*EXERCISE GOAL*
Should the word "的情况很常见" occur in a line of the records, copy that line.

*MATERIAL SUPPLIED*
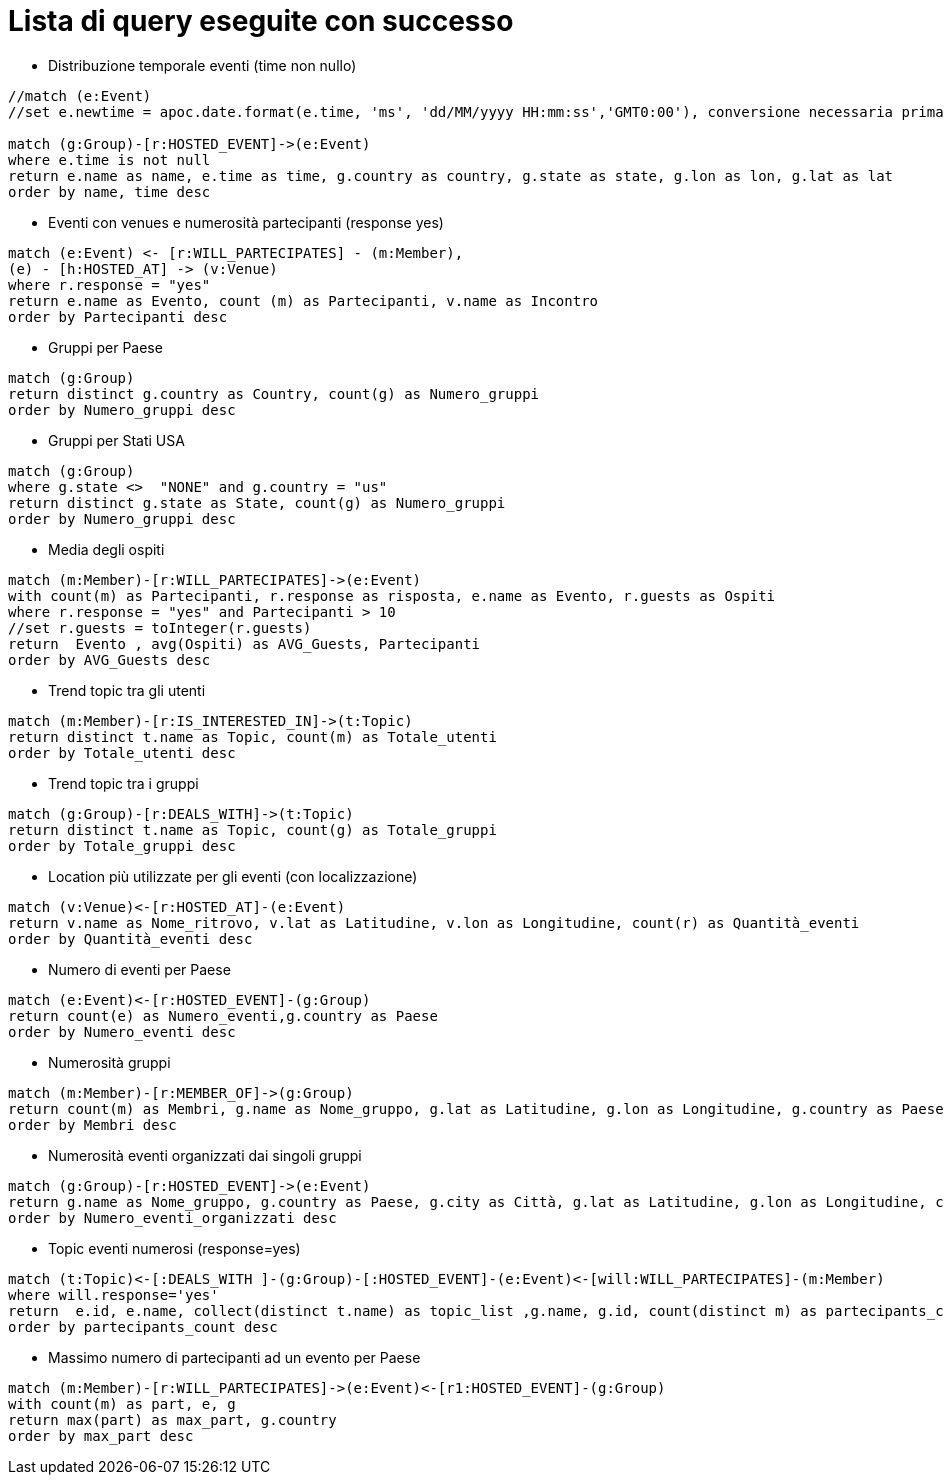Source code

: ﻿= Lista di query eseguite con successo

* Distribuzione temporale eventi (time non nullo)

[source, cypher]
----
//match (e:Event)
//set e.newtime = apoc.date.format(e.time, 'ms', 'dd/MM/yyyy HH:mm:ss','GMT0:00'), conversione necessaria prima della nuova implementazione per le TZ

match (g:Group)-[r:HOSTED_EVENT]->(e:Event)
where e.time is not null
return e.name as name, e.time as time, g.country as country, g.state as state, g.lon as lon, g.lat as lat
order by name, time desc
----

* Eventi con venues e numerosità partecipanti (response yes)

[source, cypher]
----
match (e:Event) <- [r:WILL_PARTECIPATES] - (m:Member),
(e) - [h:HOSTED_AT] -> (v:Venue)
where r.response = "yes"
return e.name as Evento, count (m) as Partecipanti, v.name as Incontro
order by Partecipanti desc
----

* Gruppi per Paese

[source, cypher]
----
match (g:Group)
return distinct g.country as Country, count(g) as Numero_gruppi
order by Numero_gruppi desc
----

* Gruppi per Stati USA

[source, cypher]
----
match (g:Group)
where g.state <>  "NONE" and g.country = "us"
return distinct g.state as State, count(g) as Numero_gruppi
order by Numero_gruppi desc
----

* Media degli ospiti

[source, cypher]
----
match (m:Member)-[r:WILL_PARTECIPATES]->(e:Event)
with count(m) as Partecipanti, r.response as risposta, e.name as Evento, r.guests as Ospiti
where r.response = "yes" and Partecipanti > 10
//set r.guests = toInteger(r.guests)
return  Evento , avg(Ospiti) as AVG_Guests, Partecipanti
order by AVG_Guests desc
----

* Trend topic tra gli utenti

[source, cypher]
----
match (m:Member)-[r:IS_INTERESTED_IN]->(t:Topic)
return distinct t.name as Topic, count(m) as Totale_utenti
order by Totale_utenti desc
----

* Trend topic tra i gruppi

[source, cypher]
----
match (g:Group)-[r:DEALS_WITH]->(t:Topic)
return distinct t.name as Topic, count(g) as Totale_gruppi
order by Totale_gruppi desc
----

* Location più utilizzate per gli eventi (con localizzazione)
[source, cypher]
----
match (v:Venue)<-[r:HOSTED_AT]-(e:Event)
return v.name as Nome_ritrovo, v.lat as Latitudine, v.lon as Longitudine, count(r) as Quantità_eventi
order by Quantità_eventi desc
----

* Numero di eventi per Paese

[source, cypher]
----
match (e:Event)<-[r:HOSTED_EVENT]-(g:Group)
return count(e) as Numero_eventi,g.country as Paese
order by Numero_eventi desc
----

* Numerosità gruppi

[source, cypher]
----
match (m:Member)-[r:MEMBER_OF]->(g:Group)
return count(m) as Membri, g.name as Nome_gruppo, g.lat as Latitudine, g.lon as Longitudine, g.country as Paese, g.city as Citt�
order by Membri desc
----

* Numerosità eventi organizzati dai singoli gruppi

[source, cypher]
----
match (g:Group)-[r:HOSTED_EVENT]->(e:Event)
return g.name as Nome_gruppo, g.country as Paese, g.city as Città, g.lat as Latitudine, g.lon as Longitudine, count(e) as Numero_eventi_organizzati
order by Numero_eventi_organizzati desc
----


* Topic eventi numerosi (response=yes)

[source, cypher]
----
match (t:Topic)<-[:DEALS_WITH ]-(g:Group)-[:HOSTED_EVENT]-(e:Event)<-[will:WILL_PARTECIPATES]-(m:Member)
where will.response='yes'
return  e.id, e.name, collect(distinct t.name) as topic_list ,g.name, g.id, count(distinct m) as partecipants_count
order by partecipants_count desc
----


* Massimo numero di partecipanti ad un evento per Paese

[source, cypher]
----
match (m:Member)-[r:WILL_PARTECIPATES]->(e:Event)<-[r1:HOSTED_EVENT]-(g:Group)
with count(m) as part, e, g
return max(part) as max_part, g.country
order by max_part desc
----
...
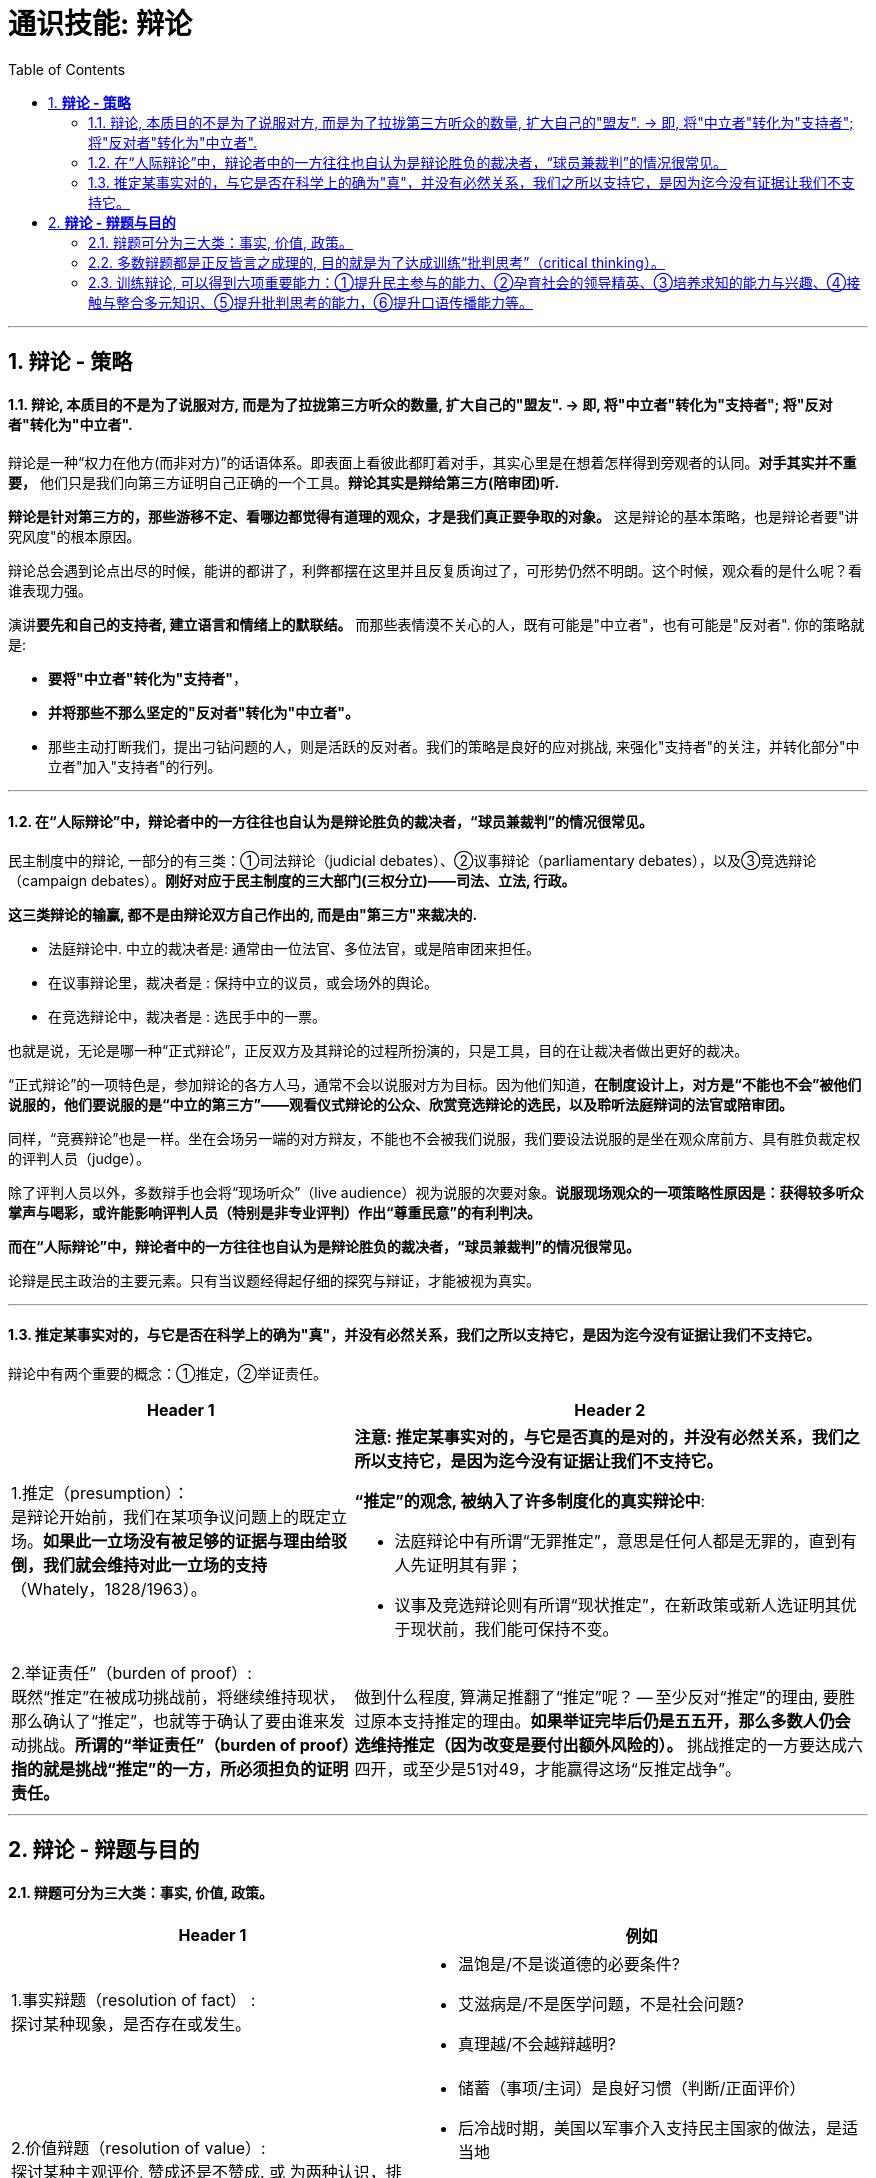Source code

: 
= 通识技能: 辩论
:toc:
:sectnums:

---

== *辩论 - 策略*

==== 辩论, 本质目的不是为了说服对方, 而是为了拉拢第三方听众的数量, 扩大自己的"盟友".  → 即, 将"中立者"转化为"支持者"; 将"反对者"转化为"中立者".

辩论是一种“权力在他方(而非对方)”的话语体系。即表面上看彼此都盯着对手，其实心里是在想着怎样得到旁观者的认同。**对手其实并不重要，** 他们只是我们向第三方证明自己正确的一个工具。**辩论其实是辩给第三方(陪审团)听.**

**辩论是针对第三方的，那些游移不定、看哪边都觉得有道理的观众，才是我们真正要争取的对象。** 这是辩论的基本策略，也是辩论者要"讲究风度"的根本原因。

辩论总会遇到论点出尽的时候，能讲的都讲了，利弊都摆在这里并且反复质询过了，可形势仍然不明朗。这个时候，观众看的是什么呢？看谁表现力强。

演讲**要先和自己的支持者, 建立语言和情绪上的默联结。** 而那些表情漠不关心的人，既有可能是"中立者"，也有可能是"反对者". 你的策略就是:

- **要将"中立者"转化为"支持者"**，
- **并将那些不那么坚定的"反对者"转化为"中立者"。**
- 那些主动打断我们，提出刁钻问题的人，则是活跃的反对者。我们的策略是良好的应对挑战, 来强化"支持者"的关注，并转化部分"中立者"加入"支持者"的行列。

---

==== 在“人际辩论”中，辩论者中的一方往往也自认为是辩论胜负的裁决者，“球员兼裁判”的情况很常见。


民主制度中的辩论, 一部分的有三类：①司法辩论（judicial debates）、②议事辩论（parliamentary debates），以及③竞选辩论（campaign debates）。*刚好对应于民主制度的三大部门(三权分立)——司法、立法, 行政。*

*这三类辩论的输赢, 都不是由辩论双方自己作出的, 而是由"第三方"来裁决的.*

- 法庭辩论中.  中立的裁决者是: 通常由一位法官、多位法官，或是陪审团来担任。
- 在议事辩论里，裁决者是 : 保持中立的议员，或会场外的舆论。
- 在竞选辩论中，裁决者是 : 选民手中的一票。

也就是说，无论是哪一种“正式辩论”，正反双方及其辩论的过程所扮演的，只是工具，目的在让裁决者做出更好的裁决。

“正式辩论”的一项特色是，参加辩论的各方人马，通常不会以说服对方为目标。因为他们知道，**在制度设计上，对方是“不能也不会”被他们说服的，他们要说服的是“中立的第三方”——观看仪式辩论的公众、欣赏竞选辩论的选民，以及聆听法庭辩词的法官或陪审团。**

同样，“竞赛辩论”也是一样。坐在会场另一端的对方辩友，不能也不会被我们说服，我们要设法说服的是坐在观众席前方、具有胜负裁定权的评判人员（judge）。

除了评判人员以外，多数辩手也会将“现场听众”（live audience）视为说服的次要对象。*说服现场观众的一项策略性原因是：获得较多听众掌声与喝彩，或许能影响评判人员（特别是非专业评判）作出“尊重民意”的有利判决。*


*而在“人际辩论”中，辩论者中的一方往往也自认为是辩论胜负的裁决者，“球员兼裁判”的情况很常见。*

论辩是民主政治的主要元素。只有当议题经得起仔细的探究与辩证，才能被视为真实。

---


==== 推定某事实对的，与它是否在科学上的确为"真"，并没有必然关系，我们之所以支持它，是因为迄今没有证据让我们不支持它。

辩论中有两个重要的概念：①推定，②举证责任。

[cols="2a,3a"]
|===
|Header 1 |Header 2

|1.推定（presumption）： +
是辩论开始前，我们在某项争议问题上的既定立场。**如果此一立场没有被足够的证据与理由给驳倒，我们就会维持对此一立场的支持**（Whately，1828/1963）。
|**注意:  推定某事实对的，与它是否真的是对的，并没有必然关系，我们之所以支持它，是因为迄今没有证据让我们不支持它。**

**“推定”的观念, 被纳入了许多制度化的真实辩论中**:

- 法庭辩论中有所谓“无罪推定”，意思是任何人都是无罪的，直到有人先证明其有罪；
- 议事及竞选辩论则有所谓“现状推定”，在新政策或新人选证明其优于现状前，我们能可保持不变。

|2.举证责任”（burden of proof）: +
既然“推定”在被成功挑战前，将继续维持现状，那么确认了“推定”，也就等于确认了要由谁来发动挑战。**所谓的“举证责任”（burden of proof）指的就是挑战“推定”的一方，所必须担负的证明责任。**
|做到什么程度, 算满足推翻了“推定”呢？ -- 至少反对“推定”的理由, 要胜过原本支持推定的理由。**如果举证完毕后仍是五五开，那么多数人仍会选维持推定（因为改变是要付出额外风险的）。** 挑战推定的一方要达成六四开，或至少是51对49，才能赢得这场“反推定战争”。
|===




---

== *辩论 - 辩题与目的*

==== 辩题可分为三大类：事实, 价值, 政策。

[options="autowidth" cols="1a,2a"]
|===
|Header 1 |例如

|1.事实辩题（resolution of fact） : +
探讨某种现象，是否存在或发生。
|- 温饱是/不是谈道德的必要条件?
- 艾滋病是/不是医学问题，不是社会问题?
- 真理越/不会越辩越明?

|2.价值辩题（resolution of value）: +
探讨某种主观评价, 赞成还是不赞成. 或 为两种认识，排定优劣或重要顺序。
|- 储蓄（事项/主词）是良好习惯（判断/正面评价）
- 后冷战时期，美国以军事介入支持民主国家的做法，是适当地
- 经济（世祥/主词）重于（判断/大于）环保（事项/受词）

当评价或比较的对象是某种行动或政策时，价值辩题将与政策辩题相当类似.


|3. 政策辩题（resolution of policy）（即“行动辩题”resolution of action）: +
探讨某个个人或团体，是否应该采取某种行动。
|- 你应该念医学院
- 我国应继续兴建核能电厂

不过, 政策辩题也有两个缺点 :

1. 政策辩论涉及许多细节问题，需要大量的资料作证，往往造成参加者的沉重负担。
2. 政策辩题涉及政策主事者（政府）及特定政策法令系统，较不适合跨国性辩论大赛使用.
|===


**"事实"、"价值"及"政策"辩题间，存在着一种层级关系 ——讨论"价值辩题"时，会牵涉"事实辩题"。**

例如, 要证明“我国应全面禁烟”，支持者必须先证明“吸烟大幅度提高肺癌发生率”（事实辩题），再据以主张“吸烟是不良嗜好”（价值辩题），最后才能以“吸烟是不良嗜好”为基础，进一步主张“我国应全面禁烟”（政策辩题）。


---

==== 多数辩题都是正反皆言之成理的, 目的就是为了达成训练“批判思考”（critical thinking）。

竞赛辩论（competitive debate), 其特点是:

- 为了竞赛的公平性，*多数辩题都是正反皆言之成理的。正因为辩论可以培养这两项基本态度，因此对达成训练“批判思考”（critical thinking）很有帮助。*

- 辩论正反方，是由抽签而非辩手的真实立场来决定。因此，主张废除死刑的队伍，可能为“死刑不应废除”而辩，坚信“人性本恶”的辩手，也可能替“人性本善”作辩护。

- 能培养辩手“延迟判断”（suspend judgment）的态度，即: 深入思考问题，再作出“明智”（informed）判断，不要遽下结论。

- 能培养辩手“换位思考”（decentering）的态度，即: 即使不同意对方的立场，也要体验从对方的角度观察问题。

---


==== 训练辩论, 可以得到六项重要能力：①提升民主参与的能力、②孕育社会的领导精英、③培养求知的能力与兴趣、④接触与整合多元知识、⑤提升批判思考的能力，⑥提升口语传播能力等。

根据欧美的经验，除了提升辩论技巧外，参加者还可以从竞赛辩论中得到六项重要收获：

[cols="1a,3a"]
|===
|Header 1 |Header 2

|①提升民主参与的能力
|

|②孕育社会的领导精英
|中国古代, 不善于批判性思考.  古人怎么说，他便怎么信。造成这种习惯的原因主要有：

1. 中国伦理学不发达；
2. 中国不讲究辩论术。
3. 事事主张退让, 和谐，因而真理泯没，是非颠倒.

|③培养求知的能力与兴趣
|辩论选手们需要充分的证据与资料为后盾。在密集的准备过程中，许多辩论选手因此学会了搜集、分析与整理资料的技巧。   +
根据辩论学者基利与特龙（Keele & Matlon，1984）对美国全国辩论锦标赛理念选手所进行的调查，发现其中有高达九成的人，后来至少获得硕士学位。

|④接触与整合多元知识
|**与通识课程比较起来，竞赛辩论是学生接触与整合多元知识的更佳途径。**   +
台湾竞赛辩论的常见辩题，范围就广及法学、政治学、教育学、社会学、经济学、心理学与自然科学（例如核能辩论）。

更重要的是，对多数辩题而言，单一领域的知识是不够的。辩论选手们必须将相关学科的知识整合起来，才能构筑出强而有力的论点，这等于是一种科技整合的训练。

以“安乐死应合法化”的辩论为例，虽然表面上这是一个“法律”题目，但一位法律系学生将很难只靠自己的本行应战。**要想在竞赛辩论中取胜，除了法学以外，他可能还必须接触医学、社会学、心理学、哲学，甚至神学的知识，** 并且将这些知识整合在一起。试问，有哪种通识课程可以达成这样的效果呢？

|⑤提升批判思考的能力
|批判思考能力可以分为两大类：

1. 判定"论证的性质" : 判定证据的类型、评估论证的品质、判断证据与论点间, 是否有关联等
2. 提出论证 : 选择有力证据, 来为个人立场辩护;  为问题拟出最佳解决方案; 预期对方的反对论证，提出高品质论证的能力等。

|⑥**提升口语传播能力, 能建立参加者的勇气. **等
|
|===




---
==
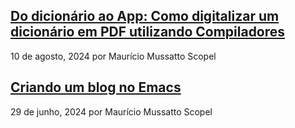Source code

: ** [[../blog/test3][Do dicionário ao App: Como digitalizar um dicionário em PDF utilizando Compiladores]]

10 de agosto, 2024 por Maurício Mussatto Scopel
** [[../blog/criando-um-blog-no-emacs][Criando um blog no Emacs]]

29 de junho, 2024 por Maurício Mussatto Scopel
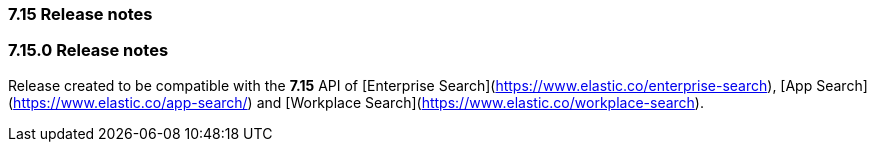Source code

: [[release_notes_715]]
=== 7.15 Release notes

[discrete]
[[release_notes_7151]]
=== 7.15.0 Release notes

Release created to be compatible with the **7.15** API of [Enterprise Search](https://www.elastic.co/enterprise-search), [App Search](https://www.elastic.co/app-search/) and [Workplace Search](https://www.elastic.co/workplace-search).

*EXERCISE SOLUTION*
==== 在“人际辩论”中，辩论者中的一方往往也自认为是辩论胜负的裁决者，“球员兼裁判”的情况很常见。
*而在“人际辩论”中，辩论者中的一方往往也自认为是辩论胜负的裁决者，“球员兼裁判”的情况很常见。*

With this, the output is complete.